Luc Templier a adapté au théâtre 20 des 80 pages du document du même nom que l’écrivain Franz Kafka rédigea en 1919 à son père. Et dans laquelle il décrit une figure paternelle qui l’effraie et le domine.
"On avait présenté une première fois "Lettre au père" au Centre culturel de Bertrix , souligne Luc Templier, lui-même écrivain et qui avait déjà joué L’Art de vivre à la prison il y a quelques années. J’ai contacté le directeur de la prison, Frédéric de Thier, qui a donné son feu vert. "L’Art de vivre" était un spectacle positif et plus serein. En allant à la prison avec ce texte, on savait qu’on prenait des risques. Chacun est confronté à sa relation au père sous des formes et à des degrés très divers, qu’il soit manquant, abusif, violent, intolérant, alcoolique,…"
«L’espoir de casser la chaîne et d’une prise de conscience»

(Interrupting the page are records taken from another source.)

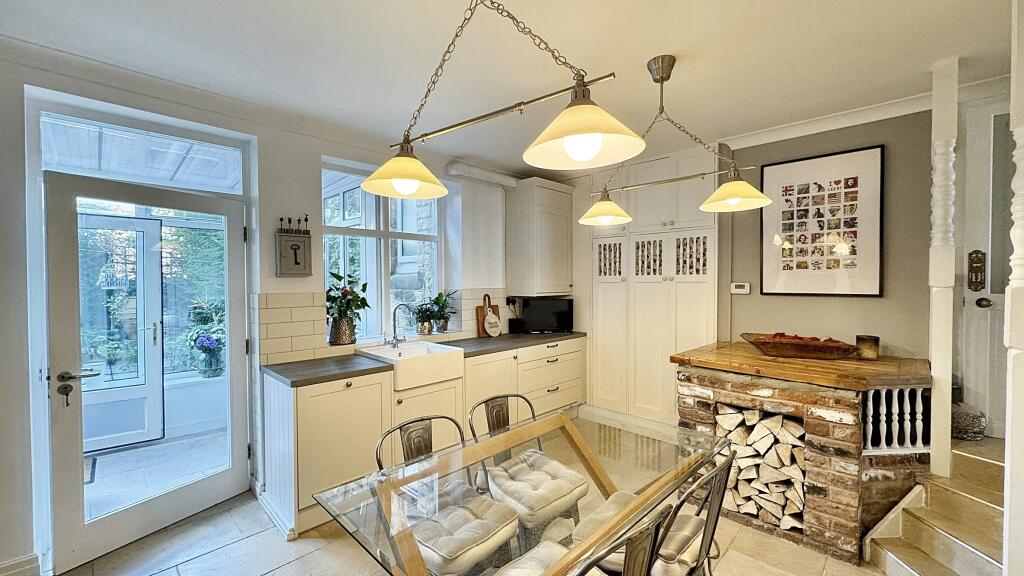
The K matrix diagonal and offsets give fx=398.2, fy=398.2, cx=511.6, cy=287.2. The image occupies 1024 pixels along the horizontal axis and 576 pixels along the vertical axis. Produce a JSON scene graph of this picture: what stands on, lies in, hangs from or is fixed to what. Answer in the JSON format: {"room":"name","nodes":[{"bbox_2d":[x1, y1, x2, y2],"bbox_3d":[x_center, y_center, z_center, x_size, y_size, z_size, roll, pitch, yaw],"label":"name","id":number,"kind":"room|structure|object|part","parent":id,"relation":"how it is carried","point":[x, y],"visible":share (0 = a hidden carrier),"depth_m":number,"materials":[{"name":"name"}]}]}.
{"room":"kitchen","nodes":[
{"label":"kitchen","id":0,"kind":"room"},
{"bbox_2d":[0,48,541,573],"bbox_3d":[-1.530,0.098,2.991,0.274,2.701,5.342,1,1,44],"label":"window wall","id":1,"kind":"structure","parent":0,"point":[312,154],"depth_m":2.54,"materials":[{"name":"white paint"}]},
{"bbox_2d":[0,552,40,575],"bbox_3d":[-2.587,1.394,1.670,0.136,0.128,0.747,1,1,44],"label":"baseboard","id":2,"kind":"structure","parent":1,"relation":"attached to","point":[24,560],"depth_m":1.94,"materials":[{"name":"white paint"}]},
{"bbox_2d":[42,107,243,193],"bbox_3d":[-2.264,-0.805,2.473,0.049,0.354,0.910,1,1,44],"label":"transom window","id":3,"kind":"structure","parent":1,"relation":"in","point":[60,167],"depth_m":2.43,"materials":[{"name":"white glass"}]},
{"bbox_2d":[44,167,249,573],"bbox_3d":[-2.127,0.426,2.427,0.160,2.047,0.932,0,1,29],"label":"glass door","id":4,"kind":"structure","parent":1,"relation":"in","point":[191,496],"depth_m":2.23,"materials":[{"name":"white glass"}]},
{"bbox_2d":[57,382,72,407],"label":"keys","id":5,"kind":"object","parent":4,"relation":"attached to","point":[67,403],"visible":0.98,"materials":[{"name":"metal"}]},
{"bbox_3d":[-2.187,0.504,2.020,0.143,0.172,0.148,0,1,29],"label":"door handle","id":6,"kind":"part","parent":4,"relation":"part of","materials":[{"name":"metal"}]},
{"bbox_2d":[275,215,311,277],"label":"key cabinet","id":7,"kind":"object","parent":1,"relation":"attached to","point":[295,253],"visible":0.99,"depth_m":2.80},
{"bbox_2d":[322,157,442,342],"bbox_3d":[-1.117,-0.282,3.513,0.116,1.515,1.168,1,1,44],"label":"window","id":8,"kind":"structure","parent":1,"relation":"in","point":[406,234],"depth_m":3.49,"materials":[{"name":"glass"}]},
{"bbox_2d":[412,297,437,334],"bbox_3d":[-0.817,0.266,3.695,0.292,0.327,0.312,1,1,44],"label":"potted plant","id":9,"kind":"object","parent":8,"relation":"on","point":[423,326],"visible":0.95,"depth_m":3.67,"materials":[{"name":"green plant"}]},
{"bbox_2d":[429,289,457,333],"bbox_3d":[-0.662,0.220,3.815,0.332,0.426,0.349,1,1,44],"label":"potted plant","id":10,"kind":"object","parent":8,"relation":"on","point":[443,330],"visible":0.94,"depth_m":3.79,"materials":[{"name":"green plant"}]},
{"bbox_2d":[256,290,510,364],"bbox_3d":[-0.863,0.279,3.551,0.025,0.470,2.208,1,1,44],"label":"tile backsplash","id":11,"kind":"structure","parent":1,"relation":"attached to","point":[289,331],"depth_m":2.93,"materials":[{"name":"tile"}]},
{"bbox_2d":[445,161,519,187],"bbox_3d":[-0.282,-1.120,3.971,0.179,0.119,0.880,1,1,44],"label":"pipe","id":12,"kind":"object","parent":1,"relation":"attached to","point":[452,172],"visible":0.92,"depth_m":3.88,"materials":[{"name":"white plastic"}]},
{"bbox_2d":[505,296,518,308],"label":"wall socket","id":13,"kind":"object","parent":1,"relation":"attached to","point":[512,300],"visible":0.85,"depth_m":4.28,"materials":[{"name":"black plastic"}]},
{"bbox_2d":[507,177,574,297],"bbox_3d":[0.323,-0.512,4.329,0.459,1.213,0.603,1,1,44],"label":"upper cabinet","id":14,"kind":"object","parent":1,"relation":"attached to","point":[565,247],"visible":0.99,"depth_m":4.14,"materials":[{"name":"white paint"}]},
{"bbox_2d":[47,421,902,575],"bbox_3d":[0.330,1.494,1.469,4.860,0.101,5.435,1,1,44],"label":"floor","id":15,"kind":"structure","parent":0,"point":[352,554],"depth_m":2.17,"materials":[{"name":"tile"}]},
{"bbox_2d":[258,337,583,537],"bbox_3d":[-0.406,0.988,3.416,0.627,0.890,2.952,1,1,44],"label":"base cabinet","id":16,"kind":"object","parent":15,"relation":"on","point":[326,394],"visible":0.49,"depth_m":2.66,"materials":[{"name":"white paint"}]},
{"bbox_2d":[353,340,463,389],"bbox_3d":[-0.818,0.594,3.153,0.635,0.195,0.602,1,1,44],"label":"farmhouse sink","id":17,"kind":"object","parent":16,"relation":"in","point":[423,350],"visible":0.86,"depth_m":3.01,"materials":[{"name":"white ceramic"}]},
{"bbox_2d":[262,330,587,385],"bbox_3d":[-0.458,0.526,3.489,0.707,0.043,2.818,1,1,44],"label":"countertop","id":18,"kind":"structure","parent":16,"relation":"on","point":[284,375],"depth_m":2.79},
{"bbox_2d":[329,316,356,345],"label":"plant pot","id":19,"kind":"object","parent":18,"relation":"on","point":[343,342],"visible":0.95,"depth_m":3.11,"materials":[{"name":"metal"}]},
{"bbox_2d":[325,270,369,341],"bbox_3d":[-1.323,0.162,3.148,0.396,0.557,0.430,1,1,44],"label":"potted plant","id":20,"kind":"object","parent":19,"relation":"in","point":[328,300],"visible":0.91,"depth_m":3.10,"materials":[{"name":"green plant"}]},
{"bbox_2d":[388,303,413,346],"bbox_3d":[-0.927,0.315,3.300,0.234,0.368,0.113,0,1,32],"label":"tap","id":21,"kind":"object","parent":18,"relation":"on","point":[395,337],"visible":1,"depth_m":3.32,"materials":[{"name":"silver metal"}]},
{"bbox_2d":[475,293,501,337],"bbox_3d":[-0.234,0.275,4.082,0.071,0.438,0.295,1,1,44],"label":"cutting board","id":22,"kind":"object","parent":18,"relation":"on","point":[482,311],"visible":0.79,"depth_m":4.04,"materials":[{"name":"brown wood"}]},
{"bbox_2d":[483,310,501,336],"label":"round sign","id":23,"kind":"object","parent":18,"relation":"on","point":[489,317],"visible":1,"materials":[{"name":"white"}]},
{"bbox_2d":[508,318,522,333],"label":"black box","id":24,"kind":"object","parent":18,"relation":"on","point":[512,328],"visible":0.86,"depth_m":4.26,"materials":[{"name":"black"}]},
{"bbox_2d":[516,297,573,333],"bbox_3d":[0.369,0.307,4.310,0.620,0.367,0.168,0,1,-8],"label":"television","id":25,"kind":"object","parent":18,"relation":"on","point":[545,304],"visible":0.99,"depth_m":4.27,"materials":[{"name":"black"}]},
{"bbox_2d":[375,412,519,575],"bbox_3d":[-0.304,1.043,1.754,0.545,0.839,0.489,1,1,44],"label":"chair","id":26,"kind":"object","parent":15,"relation":"on","point":[482,534],"visible":0.79,"depth_m":1.68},
{"bbox_2d":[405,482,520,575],"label":"seat cushion","id":27,"kind":"object","parent":26,"relation":"on","point":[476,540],"visible":0.67,"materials":[{"name":"grey fabric"}]},
{"bbox_2d":[311,408,732,575],"bbox_3d":[0.149,1.094,1.591,0.882,0.717,1.496,1,1,44],"label":"dining table","id":28,"kind":"object","parent":15,"relation":"on","point":[587,461],"visible":0.83,"depth_m":1.50,"materials":[{"name":"glass"}]},
{"bbox_2d":[472,394,588,545],"bbox_3d":[0.080,1.035,2.096,0.550,0.842,0.483,1,1,44],"label":"chair","id":29,"kind":"object","parent":15,"relation":"on","point":[573,483],"visible":0.79,"depth_m":2.03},
{"bbox_2d":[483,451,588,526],"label":"seat cushion","id":30,"kind":"object","parent":29,"relation":"on","point":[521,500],"visible":0.84,"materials":[{"name":"grey fabric"}]},
{"bbox_2d":[492,498,676,575],"bbox_3d":[0.168,1.041,1.210,0.519,0.827,0.487,1,1,44],"label":"chair","id":31,"kind":"object","parent":15,"relation":"on","point":[591,564],"visible":0.92,"depth_m":1.20,"materials":[{"name":"metal"}]},
{"bbox_2d":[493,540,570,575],"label":"seat cushion","id":32,"kind":"object","parent":31,"relation":"on","point":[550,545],"visible":0.57,"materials":[{"name":"fabric"}]},
{"bbox_2d":[584,145,718,424],"bbox_3d":[1.364,0.065,3.937,1.369,2.642,0.529,1,1,44],"label":"tall cabinet","id":33,"kind":"object","parent":15,"relation":"on","point":[599,291],"visible":0.75,"depth_m":3.72,"materials":[{"name":"white paint"}]},
{"bbox_2d":[577,447,737,575],"bbox_3d":[0.556,1.036,1.570,0.540,0.843,0.478,1,1,44],"label":"chair","id":34,"kind":"object","parent":15,"relation":"on","point":[717,514],"visible":0.59,"depth_m":1.48,"materials":[{"name":"grey metal"}]},
{"bbox_2d":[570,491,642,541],"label":"seat cushion","id":35,"kind":"object","parent":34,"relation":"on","point":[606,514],"visible":0.28,"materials":[{"name":"fabric"}]},
{"bbox_2d":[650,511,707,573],"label":"seat cushion","id":36,"kind":"object","parent":34,"relation":"on","point":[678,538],"visible":0.41,"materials":[{"name":"fabric"}]},
{"bbox_2d":[673,341,934,563],"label":"brick counter","id":37,"kind":"object","parent":15,"relation":"on","point":[845,516],"visible":0.71,"depth_m":2.23,"materials":[{"name":"brown brick"}]},
{"bbox_2d":[715,404,807,530],"bbox_3d":[1.589,1.092,2.508,0.573,0.616,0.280,1,1,44],"label":"firewood stack","id":38,"kind":"object","parent":37,"relation":"in","point":[778,417],"visible":0.66,"depth_m":2.41,"materials":[{"name":"beige wood"}]},
{"bbox_2d":[741,332,859,359],"bbox_3d":[1.901,0.390,2.645,0.656,0.123,0.341,1,1,44],"label":"wooden bowl","id":39,"kind":"object","parent":37,"relation":"on","point":[806,348],"visible":0.99,"depth_m":2.55,"materials":[{"name":"brown wood"}]},
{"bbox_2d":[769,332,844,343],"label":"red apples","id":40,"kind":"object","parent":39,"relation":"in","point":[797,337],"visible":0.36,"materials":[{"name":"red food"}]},
{"bbox_2d":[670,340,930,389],"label":"wooden countertop","id":41,"kind":"object","parent":37,"relation":"on","point":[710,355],"visible":0.82,"depth_m":2.34,"materials":[{"name":"brown wood"}]},
{"bbox_2d":[855,334,880,359],"bbox_3d":[2.274,0.380,2.549,0.120,0.136,0.120,1,1,44],"label":"candle","id":42,"kind":"object","parent":37,"relation":"on","point":[874,342],"visible":0.97,"depth_m":2.50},
{"bbox_2d":[862,385,930,452],"bbox_3d":[2.113,0.725,2.203,0.429,0.369,0.060,0,1,-7],"label":"balustrade","id":43,"kind":"object","parent":37,"relation":"attached to","point":[884,399],"visible":0.73,"depth_m":2.19,"materials":[{"name":"white wood"}]},
{"bbox_2d":[864,438,1007,575],"bbox_3d":[2.383,1.178,1.752,1.020,0.547,1.214,1,1,44],"label":"staircase","id":44,"kind":"structure","parent":15,"relation":"on","point":[910,565],"depth_m":1.98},
{"bbox_2d":[928,56,958,479],"bbox_3d":[2.316,-0.087,2.139,0.112,2.217,0.122,1,1,44],"label":"column","id":45,"kind":"object","parent":44,"relation":"on","point":[939,366],"visible":0.86,"depth_m":2.11,"materials":[{"name":"white paint"}]},
{"bbox_2d":[950,402,985,439],"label":"basket","id":46,"kind":"object","parent":44,"relation":"on","point":[978,419],"visible":0.62,"depth_m":2.31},
{"bbox_2d":[1003,0,1023,575],"bbox_3d":[1.859,0.102,1.394,0.187,2.666,0.191,1,1,44],"label":"white post","id":47,"kind":"object","parent":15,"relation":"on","point":[1023,222],"visible":0.98,"depth_m":1.41,"materials":[{"name":"white paint"}]},
{"bbox_2d":[0,0,1019,175],"bbox_3d":[0.322,-1.213,1.373,4.913,0.121,5.465,1,1,44],"label":"ceiling","id":48,"kind":"structure","parent":0,"point":[680,41],"depth_m":2.03,"materials":[{"name":"white paint"}]},
{"bbox_2d":[359,0,634,200],"bbox_3d":[-0.097,-0.760,1.378,1.055,0.757,0.336,1,1,44],"label":"pendant light","id":49,"kind":"object","parent":48,"relation":"hanging from","point":[580,156],"visible":1,"depth_m":1.28,"materials":[{"name":"gold metal"}]},
{"bbox_3d":[-0.412,-0.447,1.542,0.315,0.156,0.320,1,1,44],"label":"shade","id":50,"kind":"part","parent":49,"relation":"part of","materials":[{"name":"glass"}]},
{"bbox_3d":[0.197,-0.469,1.174,0.346,0.171,0.343,1,1,44],"label":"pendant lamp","id":51,"kind":"part","parent":49,"relation":"part of","materials":[{"name":"white glass"}]},
{"bbox_2d":[578,54,771,226],"bbox_3d":[0.754,-0.776,2.054,0.367,0.775,0.924,-1,1,-33],"label":"pendant lamp","id":52,"kind":"object","parent":48,"relation":"hanging from","point":[661,77],"visible":1,"depth_m":1.98,"materials":[{"name":"gold metal"}]},
{"bbox_3d":[0.561,-0.476,2.435,0.319,0.162,0.314,-1,1,-33],"label":"shade","id":53,"kind":"part","parent":52,"relation":"part of","materials":[{"name":"glass"}]},
{"bbox_3d":[1.172,-0.501,2.127,0.327,0.149,0.330,-1,1,-33],"label":"shade","id":54,"kind":"part","parent":52,"relation":"part of","materials":[{"name":"glass"}]},
{"bbox_2d":[720,106,942,360],"bbox_3d":[2.387,0.099,2.876,3.299,2.660,0.168,1,1,44],"label":"right wall","id":55,"kind":"structure","parent":0,"point":[774,298],"depth_m":2.77,"materials":[{"name":"grey paint"}]},
{"bbox_2d":[730,282,750,294],"bbox_3d":[1.929,0.005,3.359,0.143,0.093,0.028,1,1,44],"label":"thermostat","id":56,"kind":"object","parent":55,"relation":"attached to","point":[737,289],"visible":0.98,"depth_m":3.34,"materials":[{"name":"white plastic"}]},
{"bbox_2d":[760,145,883,296],"bbox_3d":[2.224,-0.445,2.909,0.689,1.017,0.029,1,1,44],"label":"framed picture","id":57,"kind":"object","parent":55,"relation":"attached to","point":[836,158],"visible":0.99,"depth_m":2.87},
{"bbox_2d":[721,91,935,149],"bbox_3d":[2.200,-1.118,2.282,2.295,0.087,0.472,1,1,44],"label":"crown molding","id":58,"kind":"structure","parent":55,"relation":"attached to","point":[811,132],"depth_m":2.71,"materials":[{"name":"white paint"}]},
{"bbox_2d":[956,94,1015,439],"bbox_3d":[3.125,-0.027,2.061,1.103,2.036,0.111,1,1,44],"label":"interior door","id":59,"kind":"structure","parent":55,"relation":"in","point":[980,145],"depth_m":2.37,"materials":[{"name":"white paint"}]},
{"bbox_2d":[967,250,985,288],"bbox_3d":[2.806,-0.107,2.410,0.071,0.241,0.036,1,1,44],"label":"door plaque","id":60,"kind":"object","parent":59,"relation":"attached to","point":[971,278],"visible":0.98,"depth_m":2.40,"materials":[{"name":"brown metal"}]},
{"bbox_2d":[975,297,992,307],"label":"door knob","id":61,"kind":"object","parent":59,"relation":"attached to","point":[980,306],"visible":0.95,"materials":[{"name":"metal"}]},
{"label":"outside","id":62,"kind":"structure","parent":0,"visible":0},
{"bbox_2d":[78,210,165,454],"bbox_3d":[-3.702,0.403,3.419,0.162,2.068,0.962,1,1,44],"label":"conservatory door","id":63,"kind":"structure","parent":62,"point":[158,266],"depth_m":3.62,"materials":[{"name":"white"}]},
{"bbox_2d":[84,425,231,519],"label":"floor","id":64,"kind":"structure","parent":62,"point":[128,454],"depth_m":3.18,"materials":[{"name":"grey tile"}]},
{"bbox_2d":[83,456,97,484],"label":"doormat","id":65,"kind":"object","parent":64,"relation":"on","point":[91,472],"visible":0.21,"depth_m":3.13,"materials":[{"name":"carpet"}]},
{"label":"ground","id":66,"kind":"structure","parent":62,"visible":0},
{"bbox_2d":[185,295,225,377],"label":"potted plant","id":67,"kind":"object","parent":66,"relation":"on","point":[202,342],"visible":0.85,"depth_m":3.94,"materials":[{"name":"plant"}]},
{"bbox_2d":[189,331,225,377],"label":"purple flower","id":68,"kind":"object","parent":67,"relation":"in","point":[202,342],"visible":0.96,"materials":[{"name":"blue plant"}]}
]}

Luc Templier poursuit: "Il confronte très fort le public, et plus encore les détenus. Les gens avaient déjà être très touchés à Bertrix. C’est incroyable le nombre de personnes qui avaient témoigné être concernées. C’est pour cela qu’on voulait jouer à la prison, avec aussi l’espoir de casser la chaîne et d’une prise de conscience en tant que père."
Il insiste encore: "Comment est-ce possible que tu m’obliges à faire ce que tu ne fais pas? Cette question revient à maintes reprises dans la lettre. C’est un nœud du problème. Le père demande parfois aux enfants de faire ce qu’il ne fait pas, comme, par exemple, de ne pas fumer alors qu’il fume. Dans "Lettre au père, le père est tellement envahissant, écrase tellement son fils, qu’il devient un dragon. Il faut bien que le fils émerge d’une manière ou d’un autre. Cela peut-être dans la violence ou d’autres dysfonctionnements. Pour Kafka, cela a été dans l’écriture, qui l’a sauvé".
S’il en allait finalement de même, dans l’écriture ou le théâtre, pour des détenus?